C’est une commune de 636 habitants, située à une dizaine de kilomètres au nord de Châtillon, dans la vallée de la Seine, sur l’axe Châtillon-Troyes. Elle est administrée par Victor Graillot et Edme Terrillon, respectivement maire et adjoint, tous deux propriétaires. La population économiquement active comprend 7% de propriétaires, 13% d’artisans, 45% de travailleurs de la terre (laboureurs, vignerons, jardiniers, etc...) et 35% de journaliers (domestiques, bûcherons et manouvriers) .On y ajoute, bien sûr, deux instituteurs, un officier de santé, une sage femme, deux gardes forestiers et le curé.

C’est le docteur Bourée, médecin châtillonnais, qui diagnostiqua le premier cas de choléra-morbus à Pothières. Ce sont, probablement, des vomissements fréquents, une diarrhée persistante, des signes d’anxiété et de légères crampes qui orientèrent vers ce diagnostic. Le malade, Claude Boyer, est un jeune homme de 15 ans, domestique de ferme. Le praticien, reconnaissant les premiers signes de la maladie, traita immédiatement le jeune homme. Le traitement, à cette époque, consistait en l’absorption régulière de solutions de chlorure de calcium ou de chlorure d’oxyde de sodium. En outre, il était recommandé de rester bien au chaud, au lit. Ces remèdes n’étaient pas toujours efficaces, mais dans le cas présent, la robustesse et la jeunesse du patient contribuèrent à vaincre la maladie.

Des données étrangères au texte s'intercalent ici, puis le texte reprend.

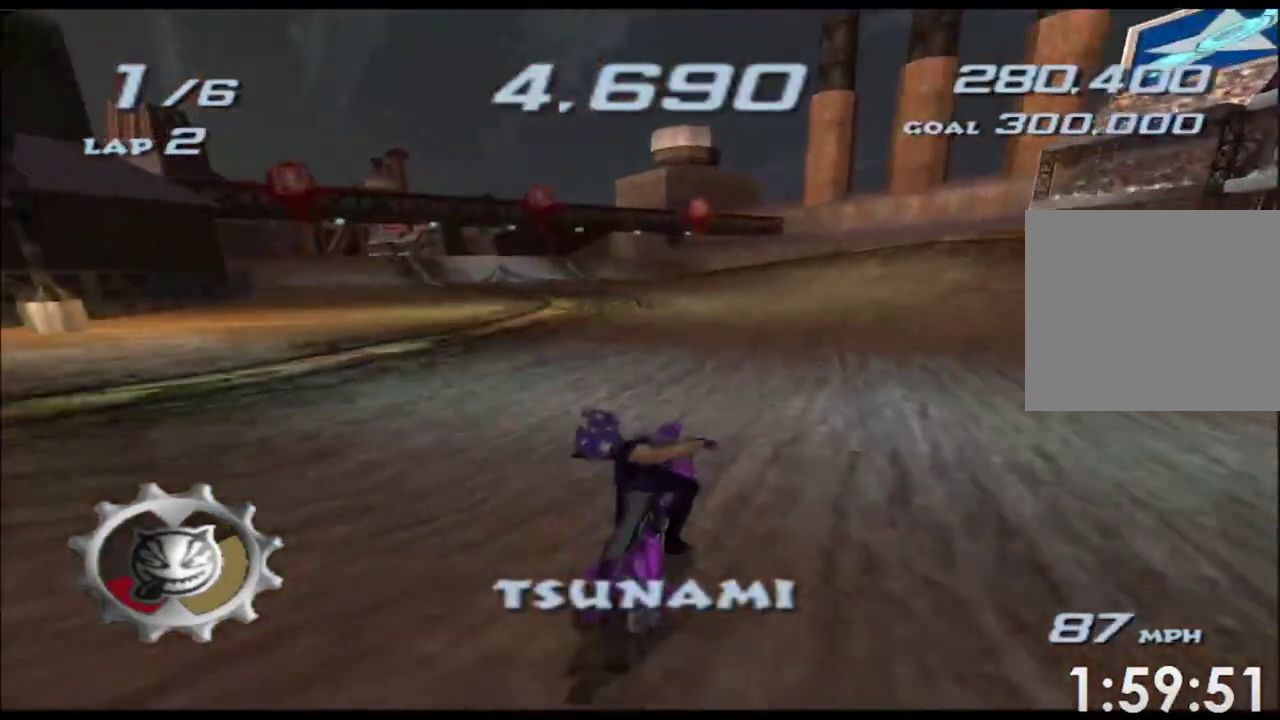
{"buttons": ["A", "X"], "left_stick": "left", "events": [[200, "left_stick", "left"]]}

Trois semaines plus tard, le 8 mai, c’est au tour d’une jeune fille de 17 ans, qualifiée de malheureuse par le maire, de contracter la maladie. Là, c’est le docteur Pillion, autre médecin châtillonnais, qui traita la malade. Là aussi, la maladie fut vaincue.
Le 12 mai, le sous-préfet Lacordaire qui administre l’arrondissement de Châtillon-sur-Seine, adresse une lettre au préfet Chaper, à Dijon. Dans cette missive, il signale deux nouveaux cas à Pothières dont un mortel. Ce sont deux anciens qui sont atteints.
Il signale aussi 50 cas de cholérine. La cholérine est une forme atténuée du choléra qui peut, ou non, se transformer en ce dernier. Elle a souvent l’aspect d’une gastro-entérite non fébrile. Le diagnostic différentiel avec le choléra se fait par l’absence de vomissements et de crampes.

Le malade décédé se nomme Pierre Poinsot. Il a 76 ans, n’a plus d’activité et est même qualifié de débile par le maire. Pour ce cas là, la maladie a été foudroyante. Pour les cas létaux, c’est la déshydratation qui provoque la mort. La contagion se fait par l’absorption d’eau ou de nourriture souillées par le bacille vibrio cholerae, bacille qui n’a pas encore été découvert, à l’époque.
Le sous préfet signale aussi un certain désarroi parmi la population de Pothières. Désarroi qui se manifeste par une certaine incrédulité et la circulation de faux bruits qui provoque de la peur et agite les esprits. Il précise aussi que la maladie ne s’abat que sur les malheureux.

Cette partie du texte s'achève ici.